Rickert said with winter approaching, it's important for Navigator to finish the remaining surveys while weather cooperates.
"We need to complete these surveys because we need to figure out the route," he said during a hearing Friday in Woodbury County District Court. "We need to get out there, and we need to do this now."
The Hulses' attorney, Brian Jorde, argued Navigator has not shown it would be irreparably harmed if the surveys were not done immediately. He also said because Vicki Hulse did not pick up a registered letter Navigator sent notifying her of the intent to survey, the company failed to serve notice, as required by law. The company also could obtain an access easement to perform the surveys.
"We never said they can't do this. Just do it the right way and obey our constitutional rights," Jorde said.
Jorde has filed a counterclaim on behalf of the Hulses challenging the constitutionality of Iowa laws permitting pipeline companies the right of entry to private land to survey and examine it. They've asked for an injunction prohibiting Navigator's agents from entering their property until the constitutionality issue has been decided.

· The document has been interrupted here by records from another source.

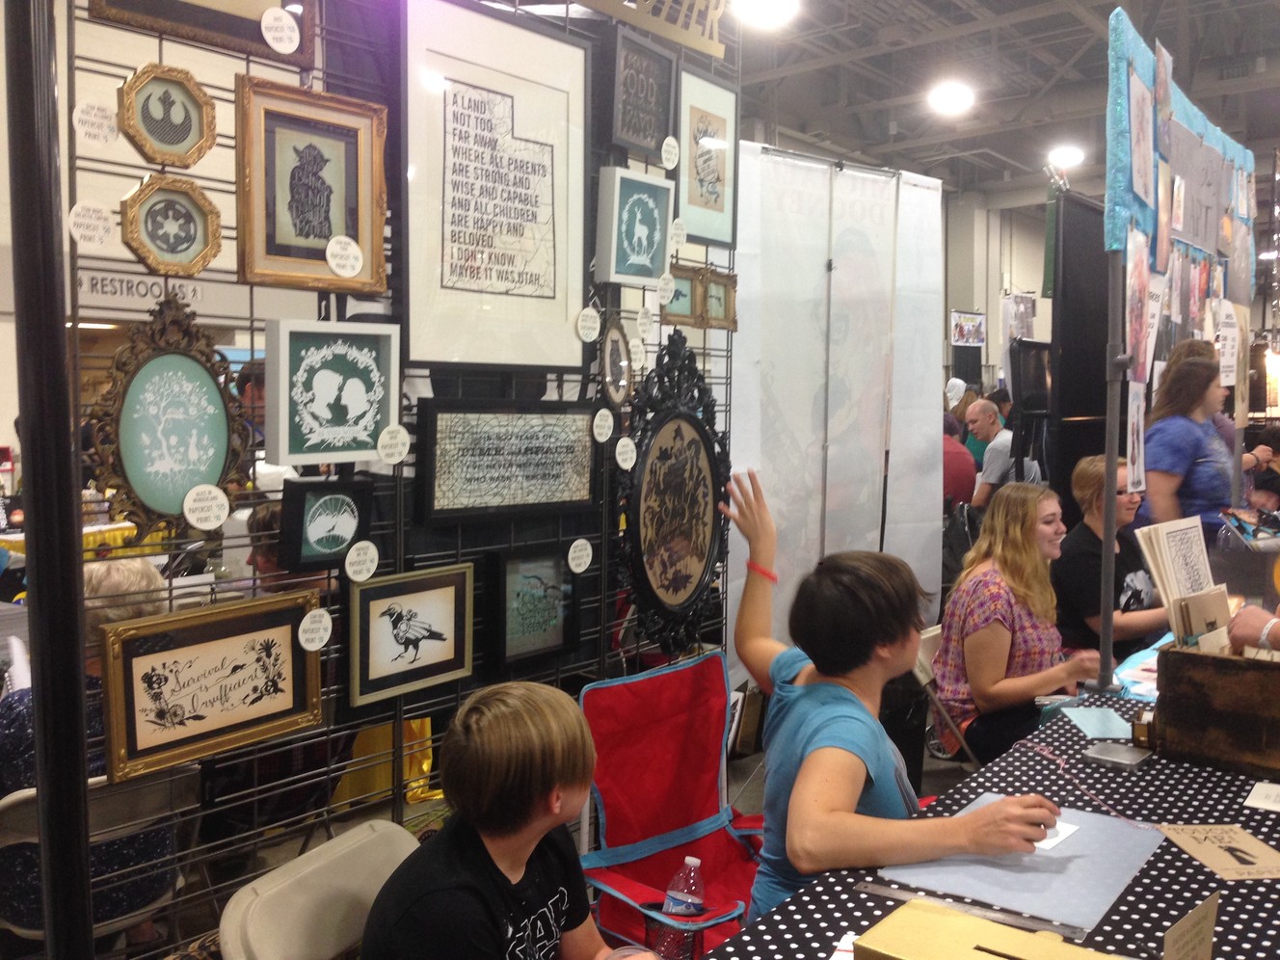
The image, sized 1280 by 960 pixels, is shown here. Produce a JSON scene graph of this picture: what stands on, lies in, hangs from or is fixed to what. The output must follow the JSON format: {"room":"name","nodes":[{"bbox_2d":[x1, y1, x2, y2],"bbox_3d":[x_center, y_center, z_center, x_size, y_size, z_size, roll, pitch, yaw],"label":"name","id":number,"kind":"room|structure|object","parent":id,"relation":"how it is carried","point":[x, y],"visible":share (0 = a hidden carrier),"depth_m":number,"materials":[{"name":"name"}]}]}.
{"room":"event hall","nodes":[
{"label":"event hall","id":0,"kind":"room"},
{"bbox_2d":[77,266,206,307],"bbox_3d":[-3.357,-1.262,8.046,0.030,0.222,0.792,4,6,38],"label":"wall sign","id":1,"kind":"object","parent":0,"point":[99,280],"visible":0.62,"depth_m":8.06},
{"bbox_2d":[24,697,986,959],"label":"floor","id":2,"kind":"structure","parent":0,"point":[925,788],"depth_m":4.09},
{"bbox_2d":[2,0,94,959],"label":"black pole","id":3,"kind":"object","parent":2,"relation":"on","point":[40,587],"visible":0.93,"depth_m":1.73,"materials":[{"name":"black metal"}]},
{"bbox_2d":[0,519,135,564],"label":"yellow table","id":4,"kind":"object","parent":2,"relation":"on","point":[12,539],"visible":0.25,"depth_m":6.55,"materials":[{"name":"yellow fabric"}]},
{"bbox_2d":[0,761,200,951],"bbox_3d":[-1.148,0.943,2.479,0.419,0.749,0.496,-4,6,-41],"label":"folding chair","id":5,"kind":"object","parent":2,"relation":"on","point":[4,802],"visible":0.56,"depth_m":2.35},
{"bbox_2d":[0,553,172,947],"bbox_3d":[-1.206,0.592,2.589,0.410,0.800,0.516,-3,6,-36],"label":"person","id":6,"kind":"object","parent":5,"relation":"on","point":[142,569],"visible":0.3,"depth_m":2.45},
{"bbox_2d":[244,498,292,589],"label":"person","id":7,"kind":"object","parent":2,"relation":"on","point":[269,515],"visible":0.19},
{"bbox_2d":[215,820,420,959],"bbox_3d":[-0.338,1.001,1.940,0.544,0.759,0.441,3,5,25],"label":"folding chair","id":8,"kind":"object","parent":2,"relation":"on","point":[295,918],"visible":0.79,"depth_m":1.95,"materials":[{"name":"white plastic"}]},
{"bbox_2d":[354,680,662,959],"bbox_3d":[-0.170,0.711,1.835,0.413,0.775,0.467,3,5,28],"label":"boy","id":9,"kind":"object","parent":8,"relation":"on","point":[504,880],"visible":0.99,"depth_m":1.76},
{"bbox_2d":[17,0,734,959],"bbox_3d":[-0.363,-0.107,2.603,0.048,2.680,1.757,4,6,38],"label":"display panel","id":10,"kind":"object","parent":2,"relation":"on","point":[248,60],"visible":0.72,"depth_m":2.34,"materials":[{"name":"black metal"}]},
{"bbox_2d":[66,199,115,248],"bbox_3d":[-0.844,-0.391,1.876,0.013,0.067,0.076,4,6,38],"label":"label","id":11,"kind":"object","parent":10,"relation":"attached to","point":[89,222],"visible":0.97,"depth_m":1.87,"materials":[{"name":"white paper"}]},
{"bbox_2d":[73,97,119,145],"bbox_3d":[-0.847,-0.553,1.900,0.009,0.062,0.078,4,6,38],"label":"label","id":12,"kind":"object","parent":10,"relation":"attached to","point":[107,133],"visible":0.98,"depth_m":1.90,"materials":[{"name":"white paper"}]},
{"bbox_2d":[117,61,218,168],"bbox_3d":[-0.788,-0.604,2.045,0.077,0.154,0.169,4,6,38],"label":"frame","id":13,"kind":"object","parent":10,"relation":"attached to","point":[205,146],"visible":0.99,"depth_m":2.04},
{"bbox_2d":[87,293,249,542],"bbox_3d":[-0.781,-0.097,2.032,0.089,0.409,0.291,4,6,38],"label":"frame","id":14,"kind":"object","parent":10,"relation":"attached to","point":[205,383],"visible":0.94,"depth_m":2.02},
{"bbox_2d":[119,172,223,278],"bbox_3d":[-0.786,-0.421,2.049,0.084,0.156,0.172,4,6,38],"label":"frame","id":15,"kind":"object","parent":10,"relation":"attached to","point":[200,237],"visible":0.99,"depth_m":2.05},
{"bbox_2d":[81,0,316,70],"bbox_3d":[-0.756,-0.937,2.105,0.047,0.378,0.410,4,6,38],"label":"framed picture","id":16,"kind":"object","parent":10,"relation":"attached to","point":[248,36],"visible":0.91,"depth_m":2.13,"materials":[{"name":"brown"}]},
{"bbox_2d":[182,482,230,530],"bbox_3d":[-0.730,0.048,2.053,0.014,0.074,0.083,4,6,38],"label":"label","id":17,"kind":"object","parent":10,"relation":"attached to","point":[207,488],"visible":0.97,"depth_m":2.05,"materials":[{"name":"white paper"}]},
{"bbox_2d":[99,587,323,783],"bbox_3d":[-0.711,0.340,2.060,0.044,0.232,0.406,4,6,38],"label":"framed picture","id":18,"kind":"object","parent":10,"relation":"attached to","point":[163,654],"visible":0.99,"depth_m":2.04},
{"bbox_2d":[260,5,301,54],"bbox_3d":[-0.637,-0.794,2.163,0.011,0.073,0.077,4,6,38],"label":"label","id":19,"kind":"object","parent":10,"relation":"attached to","point":[292,46],"visible":0.98,"depth_m":2.16,"materials":[{"name":"white paper"}]},
{"bbox_2d":[236,75,390,294],"bbox_3d":[-0.588,-0.514,2.204,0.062,0.340,0.307,4,6,38],"label":"framed picture","id":20,"kind":"object","parent":10,"relation":"attached to","point":[345,232],"visible":0.99,"depth_m":2.20},
{"bbox_2d":[325,234,362,276],"bbox_3d":[-0.526,-0.396,2.174,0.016,0.067,0.069,4,6,38],"label":"label","id":21,"kind":"object","parent":20,"relation":"attached to","point":[333,259],"visible":0.99,"depth_m":2.17,"materials":[{"name":"white paper"}]},
{"bbox_2d":[297,606,333,650],"bbox_3d":[-0.575,0.267,2.164,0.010,0.070,0.075,4,6,38],"label":"label","id":22,"kind":"object","parent":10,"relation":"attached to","point":[308,617],"visible":0.98,"depth_m":2.16,"materials":[{"name":"white paper"}]},
{"bbox_2d":[275,476,373,570],"bbox_3d":[-0.579,0.083,2.256,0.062,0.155,0.176,4,6,38],"label":"framed picture","id":23,"kind":"object","parent":10,"relation":"attached to","point":[334,546],"visible":0.98,"depth_m":2.24,"materials":[{"name":"black wood"}]},
{"bbox_2d":[263,316,403,465],"bbox_3d":[-0.559,-0.157,2.230,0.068,0.250,0.275,4,6,38],"label":"framed picture","id":24,"kind":"object","parent":10,"relation":"attached to","point":[348,410],"visible":0.98,"depth_m":2.22},
{"bbox_2d":[344,539,379,581],"bbox_3d":[-0.511,0.150,2.241,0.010,0.072,0.077,4,6,38],"label":"label","id":25,"kind":"object","parent":10,"relation":"attached to","point":[351,573],"visible":0.97,"depth_m":2.24,"materials":[{"name":"white paper"}]},
{"bbox_2d":[375,424,410,465],"bbox_3d":[-0.444,-0.061,2.200,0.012,0.070,0.073,4,6,38],"label":"label","id":26,"kind":"object","parent":10,"relation":"attached to","point":[380,444],"visible":0.98,"depth_m":2.20,"materials":[{"name":"white paper"}]},
{"bbox_2d":[343,561,475,708],"bbox_3d":[-0.448,0.298,2.382,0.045,0.228,0.292,4,6,38],"label":"framed picture","id":27,"kind":"object","parent":10,"relation":"attached to","point":[440,603],"visible":0.98,"depth_m":2.37},
{"bbox_2d":[400,0,594,370],"bbox_3d":[-0.288,-0.596,2.560,0.039,0.707,0.543,4,6,38],"label":"framed picture","id":28,"kind":"object","parent":10,"relation":"attached to","point":[525,273],"visible":0.98,"depth_m":2.54,"materials":[{"name":"white paper"}]},
{"bbox_2d":[417,396,599,524],"bbox_3d":[-0.268,-0.046,2.597,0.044,0.241,0.485,4,6,38],"label":"framed picture","id":29,"kind":"object","parent":10,"relation":"attached to","point":[465,480],"visible":0.99,"depth_m":2.57},
{"bbox_2d":[482,543,580,670],"bbox_3d":[-0.239,0.279,2.698,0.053,0.250,0.258,4,6,38],"label":"framed picture","id":30,"kind":"object","parent":10,"relation":"attached to","point":[504,635],"visible":0.98,"depth_m":2.69,"materials":[{"name":"black"}]},
{"bbox_2d":[566,537,593,573],"bbox_3d":[-0.137,0.174,2.774,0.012,0.074,0.080,3,6,34],"label":"label","id":31,"kind":"object","parent":10,"relation":"attached to","point":[573,563],"visible":0.97,"depth_m":2.77,"materials":[{"name":"white paper"}]},
{"bbox_2d":[575,304,601,343],"bbox_3d":[-0.117,-0.354,2.786,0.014,0.083,0.079,4,6,38],"label":"label","id":32,"kind":"object","parent":10,"relation":"attached to","point":[592,313],"visible":0.97,"depth_m":2.78,"materials":[{"name":"white paper"}]},
{"bbox_2d":[591,406,614,443],"bbox_3d":[-0.084,-0.123,2.770,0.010,0.079,0.067,3,6,34],"label":"label","id":33,"kind":"object","parent":10,"relation":"attached to","point":[605,428],"visible":0.97,"depth_m":2.77,"materials":[{"name":"white paper"}]},
{"bbox_2d":[599,318,633,407],"bbox_3d":[-0.061,-0.280,2.945,0.049,0.204,0.205,1,5,12],"label":"oval frame","id":34,"kind":"object","parent":10,"relation":"attached to","point":[613,348],"visible":0.98,"depth_m":2.95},
{"bbox_2d":[613,435,638,470],"bbox_3d":[-0.032,-0.059,2.854,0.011,0.075,0.075,3,6,34],"label":"label","id":35,"kind":"object","parent":10,"relation":"attached to","point":[629,447],"visible":0.97,"depth_m":2.85,"materials":[{"name":"white paper"}]},
{"bbox_2d":[594,166,675,286],"bbox_3d":[-0.008,-0.608,2.991,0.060,0.259,0.244,4,6,38],"label":"framed picture","id":36,"kind":"object","parent":10,"relation":"attached to","point":[650,267],"visible":0.98,"depth_m":2.99},
{"bbox_2d":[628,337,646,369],"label":"label","id":37,"kind":"object","parent":10,"relation":"attached to","point":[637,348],"visible":0.98,"depth_m":3.01,"materials":[{"name":"white paper"}]},
{"bbox_2d":[605,25,679,159],"bbox_3d":[0.001,-0.936,3.017,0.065,0.263,0.262,4,6,38],"label":"framed picture","id":38,"kind":"object","parent":10,"relation":"attached to","point":[653,135],"visible":0.99,"depth_m":3.01,"materials":[{"name":"black"}]},
{"bbox_2d":[635,304,656,341],"bbox_3d":[0.014,-0.394,3.065,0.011,0.090,0.080,3,5,31],"label":"label","id":39,"kind":"object","parent":10,"relation":"attached to","point":[648,329],"visible":0.98,"depth_m":3.06,"materials":[{"name":"white paper"}]},
{"bbox_2d":[568,0,730,58],"bbox_3d":[-0.095,-1.250,2.883,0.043,0.278,1.084,4,6,38],"label":"sign","id":40,"kind":"object","parent":10,"relation":"attached to","point":[713,1],"visible":0.97,"depth_m":3.11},
{"bbox_2d":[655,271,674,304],"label":"label","id":41,"kind":"object","parent":10,"relation":"attached to","point":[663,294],"visible":0.98,"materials":[{"name":"white paper"}]},
{"bbox_2d":[660,134,679,169],"bbox_3d":[0.076,-0.817,3.057,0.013,0.078,0.072,4,6,38],"label":"label","id":42,"kind":"object","parent":10,"relation":"attached to","point":[666,141],"visible":0.98,"depth_m":3.05,"materials":[{"name":"white paper"}]},
{"bbox_2d":[619,331,730,658],"bbox_3d":[0.094,0.040,3.100,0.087,0.800,0.524,4,6,38],"label":"oval picture","id":43,"kind":"object","parent":10,"relation":"attached to","point":[645,464],"visible":0.98,"depth_m":3.08},
{"bbox_2d":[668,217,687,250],"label":"label","id":44,"kind":"object","parent":10,"relation":"attached to","point":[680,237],"visible":0.98,"depth_m":3.13,"materials":[{"name":"white paper"}]},
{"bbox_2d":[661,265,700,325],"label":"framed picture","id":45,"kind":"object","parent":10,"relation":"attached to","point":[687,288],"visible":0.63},
{"bbox_2d":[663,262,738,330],"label":"framed picture","id":46,"kind":"object","parent":10,"relation":"attached to","point":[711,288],"visible":0.73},
{"bbox_2d":[678,72,740,251],"bbox_3d":[0.169,-0.841,3.270,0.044,0.421,0.310,4,6,38],"label":"framed picture","id":47,"kind":"object","parent":10,"relation":"attached to","point":[684,195],"visible":0.91,"depth_m":3.28},
{"bbox_2d":[582,651,771,959],"bbox_3d":[0.184,0.858,2.713,0.579,0.794,0.598,-4,6,-41],"label":"red chair","id":48,"kind":"object","parent":2,"relation":"on","point":[745,889],"visible":0.69,"depth_m":2.83,"materials":[{"name":"red fabric"}]},
{"bbox_2d":[654,856,706,959],"bbox_3d":[0.082,0.898,2.479,0.089,0.250,0.097,4,6,38],"label":"water bottle","id":49,"kind":"object","parent":48,"relation":"in","point":[695,862],"visible":0.94,"depth_m":2.45,"materials":[{"name":"clear plastic"}]},
{"bbox_2d":[717,460,1068,925],"bbox_3d":[0.401,0.483,2.155,0.448,0.949,0.724,-1,5,-22],"label":"woman","id":50,"kind":"object","parent":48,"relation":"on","point":[830,748],"visible":0.78,"depth_m":2.07},
{"bbox_2d":[724,142,946,675],"bbox_3d":[0.711,-0.071,4.448,1.204,2.153,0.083,-3,6,-38],"label":"banner","id":51,"kind":"object","parent":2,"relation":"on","point":[737,466],"visible":0.75,"depth_m":4.39,"materials":[{"name":"white"}]},
{"bbox_2d":[912,620,977,773],"bbox_3d":[1.115,0.862,3.899,0.460,0.725,0.404,4,6,38],"label":"folding chair","id":52,"kind":"object","parent":2,"relation":"on","point":[925,635],"visible":0.21,"depth_m":3.80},
{"bbox_2d":[934,476,1104,764],"bbox_3d":[1.219,0.502,3.869,0.517,0.918,0.498,-2,5,-27],"label":"woman","id":53,"kind":"object","parent":52,"relation":"on","point":[1024,681],"visible":0.81,"depth_m":3.76},
{"bbox_2d":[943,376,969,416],"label":"person","id":54,"kind":"object","parent":2,"relation":"on","point":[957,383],"visible":0.24,"depth_m":9.74},
{"bbox_2d":[941,410,976,509],"bbox_3d":[1.718,0.075,7.042,0.516,0.940,0.505,0,5,-3],"label":"person","id":55,"kind":"object","parent":2,"relation":"on","point":[968,466],"visible":0.32,"depth_m":6.87},
{"bbox_2d":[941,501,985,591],"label":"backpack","id":56,"kind":"object","parent":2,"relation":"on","point":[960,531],"visible":0.43,"depth_m":6.10,"materials":[{"name":"black fabric"}]},
{"bbox_2d":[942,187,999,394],"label":"column","id":57,"kind":"structure","parent":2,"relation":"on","point":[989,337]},
{"bbox_2d":[698,664,1279,959],"bbox_3d":[0.998,0.923,1.950,1.050,0.677,2.557,4,6,38],"label":"table","id":58,"kind":"object","parent":2,"relation":"on","point":[1254,889],"visible":0.54,"depth_m":1.83,"materials":[{"name":"fabric"}]},
{"bbox_2d":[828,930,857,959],"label":"paper","id":59,"kind":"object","parent":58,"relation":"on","point":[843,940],"visible":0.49,"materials":[{"name":"white paper"}]},
{"bbox_2d":[857,880,1098,945],"bbox_3d":[0.451,0.584,1.663,0.327,0.002,0.042,4,6,38],"label":"ruler","id":60,"kind":"object","parent":58,"relation":"on","point":[875,889],"visible":0.92,"depth_m":1.66,"materials":[{"name":"metal"}]},
{"bbox_2d":[853,897,1126,959],"bbox_3d":[0.400,0.562,1.316,0.329,0.101,0.166,4,6,38],"label":"cardboard box","id":61,"kind":"object","parent":58,"relation":"on","point":[989,928],"visible":1,"depth_m":1.36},
{"bbox_2d":[877,799,1168,932],"bbox_3d":[0.589,0.571,1.861,0.330,0.006,0.389,4,6,38],"label":"blue mat","id":62,"kind":"object","parent":58,"relation":"on","point":[1069,891],"visible":0.81,"depth_m":1.80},
{"bbox_2d":[1033,818,1078,851],"bbox_3d":[0.629,0.563,1.961,0.126,0.003,0.118,4,6,38],"label":"paper card","id":63,"kind":"object","parent":62,"relation":"on","point":[1061,829],"visible":0.35,"depth_m":1.93,"materials":[{"name":"white paper"}]},
{"bbox_2d":[1058,705,1131,737],"bbox_3d":[0.982,0.521,2.623,0.132,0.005,0.167,0,5,-2],"label":"blue paper","id":64,"kind":"object","parent":58,"relation":"on","point":[1093,719],"visible":0.99,"depth_m":2.62,"materials":[{"name":"blue paper"}]},
{"bbox_2d":[1096,246,1128,693],"bbox_3d":[1.138,-0.138,2.917,0.078,1.306,0.078,4,6,38],"label":"metal pole","id":65,"kind":"object","parent":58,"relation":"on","point":[1108,453],"visible":0.81,"depth_m":2.92,"materials":[{"name":"metal"}]},
{"bbox_2d":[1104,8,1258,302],"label":"display board","id":66,"kind":"object","parent":65,"relation":"attached to","point":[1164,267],"visible":0.73,"depth_m":3.55,"materials":[{"name":"blue"}]},
{"bbox_2d":[1124,379,1146,495],"bbox_3d":[1.217,-0.098,2.983,0.012,0.250,0.193,4,6,38],"label":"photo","id":67,"kind":"object","parent":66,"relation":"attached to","point":[1135,441],"visible":0.98,"depth_m":2.96,"materials":[{"name":"white paper"}]},
{"bbox_2d":[1124,224,1154,382],"bbox_3d":[1.216,-0.416,2.955,0.023,0.343,0.306,4,6,38],"label":"photo","id":68,"kind":"object","parent":66,"relation":"attached to","point":[1130,302],"visible":0.98,"depth_m":2.94},
{"bbox_2d":[1129,66,1155,208],"bbox_3d":[1.263,-0.847,3.058,0.025,0.297,0.268,4,6,38],"label":"artwork","id":69,"kind":"object","parent":66,"relation":"attached to","point":[1140,151],"visible":0.98,"depth_m":3.05},
{"bbox_2d":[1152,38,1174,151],"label":"photo","id":70,"kind":"object","parent":66,"relation":"attached to","point":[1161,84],"visible":0.96,"depth_m":3.24},
{"bbox_2d":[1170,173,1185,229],"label":"photo","id":71,"kind":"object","parent":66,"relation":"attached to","point":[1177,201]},
{"bbox_2d":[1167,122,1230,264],"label":"poster","id":72,"kind":"object","parent":66,"relation":"attached to","point":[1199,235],"visible":0.87,"depth_m":3.77,"materials":[{"name":"grey paper"}]},
{"bbox_2d":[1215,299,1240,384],"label":"paper sign","id":73,"kind":"object","parent":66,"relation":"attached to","point":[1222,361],"visible":0.98,"depth_m":4.25,"materials":[{"name":"white paper"}]},
{"bbox_2d":[1083,740,1150,769],"bbox_3d":[0.902,0.520,2.302,0.103,0.019,0.107,4,6,38],"label":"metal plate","id":74,"kind":"object","parent":58,"relation":"on","point":[1111,751],"visible":0.99,"depth_m":2.28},
{"bbox_2d":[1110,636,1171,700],"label":"tablecloth","id":75,"kind":"object","parent":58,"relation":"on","point":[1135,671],"visible":0.41,"depth_m":2.95,"materials":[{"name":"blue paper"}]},
{"bbox_2d":[1130,707,1156,748],"bbox_3d":[0.975,0.479,2.352,0.047,0.068,0.050,4,6,38],"label":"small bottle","id":76,"kind":"object","parent":58,"relation":"on","point":[1143,730],"visible":0.87,"depth_m":2.33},
{"bbox_2d":[1161,892,1221,959],"bbox_3d":[0.606,0.539,1.349,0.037,0.134,0.140,4,6,38],"label":"cardboard sign","id":77,"kind":"object","parent":58,"relation":"on","point":[1167,953],"visible":1,"depth_m":1.35,"materials":[{"name":"brown cardboard"}]},
{"bbox_2d":[1151,640,1279,777],"bbox_3d":[1.185,0.413,2.262,0.367,0.206,0.276,4,6,38],"label":"wooden crate","id":78,"kind":"object","parent":58,"relation":"on","point":[1172,681],"visible":0.99,"depth_m":2.21,"materials":[{"name":"brown wood"}]},
{"bbox_2d":[1133,515,1222,635],"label":"cards","id":79,"kind":"object","parent":78,"relation":"in","point":[1167,552],"visible":0.77,"depth_m":2.53,"materials":[{"name":"paper"}]},
{"bbox_2d":[1169,583,1231,651],"bbox_3d":[1.101,0.317,2.384,0.097,0.181,0.166,4,6,38],"label":"card","id":80,"kind":"object","parent":78,"relation":"in","point":[1186,641],"visible":0.6,"depth_m":2.37,"materials":[{"name":"paper"}]},
{"bbox_2d":[1152,823,1279,880],"bbox_3d":[0.912,0.571,1.882,0.167,0.005,0.197,0,5,-7],"label":"sign","id":81,"kind":"object","parent":58,"relation":"on","point":[1204,859],"visible":0.98,"depth_m":1.88,"materials":[{"name":"paper"}]},
{"bbox_2d":[1243,781,1279,811],"bbox_3d":[1.128,0.545,2.052,0.190,0.003,0.134,4,6,38],"label":"paper card","id":82,"kind":"object","parent":58,"relation":"on","point":[1257,788],"visible":0.98,"depth_m":2.08,"materials":[{"name":"white paper"}]},
{"bbox_2d":[969,400,1044,500],"bbox_3d":[2.149,0.064,7.247,0.471,0.984,0.506,-1,5,-13],"label":"man","id":83,"kind":"object","parent":2,"relation":"on","point":[1005,461],"visible":0.71,"depth_m":7.10},
{"bbox_2d":[1006,339,1052,424],"bbox_3d":[2.248,-0.533,6.894,0.199,0.456,0.485,4,6,38],"label":"television","id":84,"kind":"object","parent":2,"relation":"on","point":[1040,372],"visible":0.73,"depth_m":6.80,"materials":[{"name":"black"}]},
{"bbox_2d":[1046,188,1111,511],"bbox_3d":[2.171,-0.206,5.747,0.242,2.154,1.067,4,6,38],"label":"black panel","id":85,"kind":"object","parent":2,"relation":"on","point":[1072,372],"visible":0.56,"depth_m":5.54,"materials":[{"name":"black fabric"}]},
{"bbox_2d":[1054,453,1171,663],"bbox_3d":[1.773,0.462,4.500,0.518,0.961,0.543,-1,5,-22],"label":"woman","id":86,"kind":"object","parent":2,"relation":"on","point":[1087,493],"visible":0.61,"depth_m":4.39},
{"bbox_2d":[1140,350,1237,536],"bbox_3d":[1.990,0.086,4.397,0.395,0.986,0.539,4,6,38],"label":"woman","id":87,"kind":"object","parent":2,"relation":"on","point":[1190,437],"visible":0.59,"depth_m":4.27},
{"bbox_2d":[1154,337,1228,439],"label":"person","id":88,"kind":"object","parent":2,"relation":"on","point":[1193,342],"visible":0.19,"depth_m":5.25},
{"bbox_2d":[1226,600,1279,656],"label":"person","id":89,"kind":"object","parent":2,"relation":"on","point":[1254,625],"visible":0.36,"depth_m":2.28},
{"bbox_2d":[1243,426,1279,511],"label":"person","id":90,"kind":"object","parent":2,"relation":"on","point":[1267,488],"visible":0.4,"depth_m":6.71},
{"bbox_2d":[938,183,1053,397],"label":"back wall","id":91,"kind":"structure","parent":0,"point":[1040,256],"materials":[{"name":"paint"}]},
{"bbox_2d":[950,310,986,346],"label":"poster","id":92,"kind":"object","parent":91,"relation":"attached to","point":[973,339],"visible":0.97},
{"bbox_2d":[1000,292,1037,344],"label":"poster","id":93,"kind":"object","parent":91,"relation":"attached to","point":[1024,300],"visible":0.72,"depth_m":10.65,"materials":[{"name":"white paper"}]},
{"bbox_2d":[724,0,1279,199],"bbox_3d":[2.956,-3.559,8.832,7.780,0.245,14.551,4,6,38],"label":"ceiling","id":94,"kind":"structure","parent":0,"point":[946,6],"depth_m":10.99,"materials":[{"name":"grey metal"}]},
{"bbox_2d":[731,0,799,29],"bbox_3d":[0.718,-2.775,6.939,0.397,0.272,0.401,4,6,38],"label":"ceiling light","id":95,"kind":"object","parent":94,"relation":"attached to","point":[759,4],"visible":0.99,"depth_m":6.91,"materials":[{"name":"white"}]},
{"bbox_2d":[926,80,975,115],"bbox_3d":[2.565,-3.253,10.054,0.368,0.295,0.387,4,6,38],"label":"ceiling light","id":96,"kind":"object","parent":94,"relation":"attached to","point":[955,93],"visible":0.99,"depth_m":9.96,"materials":[{"name":"white"}]},
{"bbox_2d":[1047,143,1085,168],"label":"ceiling light","id":97,"kind":"object","parent":94,"relation":"attached to","point":[1069,154],"visible":0.94,"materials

Though the constitutionality issue was not the subject of Friday's hearing, Jorde said the Hulses have the right to deny Navigator access to their land and Iowa law states pipeline companies must pay for the right of entry.
Arguing against the injunction, Jorde told Sailer a temporary injunction essentially would be a permanent one. If the survey is allowed to proceed and is completed, the Hulses' constitutional challenge would be moot.
"It's a permanent injunction disguised as a temporary injunction," Jorde said.
Sailer said he would issue a ruling on Navigator's injunction request by next Friday.
Navigator has filed similar lawsuits in Clay and Butler counties against landowners there who also have denied access to their property. The Clay County landowner and one of the two in Butler County also have filed constitutional challenges similar to the Hulses'. Hearings on Navigator's injunction request in Clay County and one of the Butler County cases are scheduled for Oct. 12.
Navigator has proposed a $3 billion, 1,300-mile pipeline that would collect carbon dioxide from ethanol plants and fertilizer processors in Iowa, Nebraska, South Dakota, Minnesota and Illinois, convert it to liquid form and transport it under high pressure to a site in Illinois, where it would be pumped thousands of feet beneath the surface, keeping it from being released into the atmosphere.
The pipeline would run approximately 900 miles through 36 Iowa counties, including Woodbury, Clay and Butler counties. Other Siouxland counties include Plymouth, Lyon, Osceola, O'Brien, Cherokee, Dickinson and Buena Vista in Iowa and Dakota, Dixon and Wayne counties in Nebraska.
It's one of two carbon pipelines proposed to run through the area.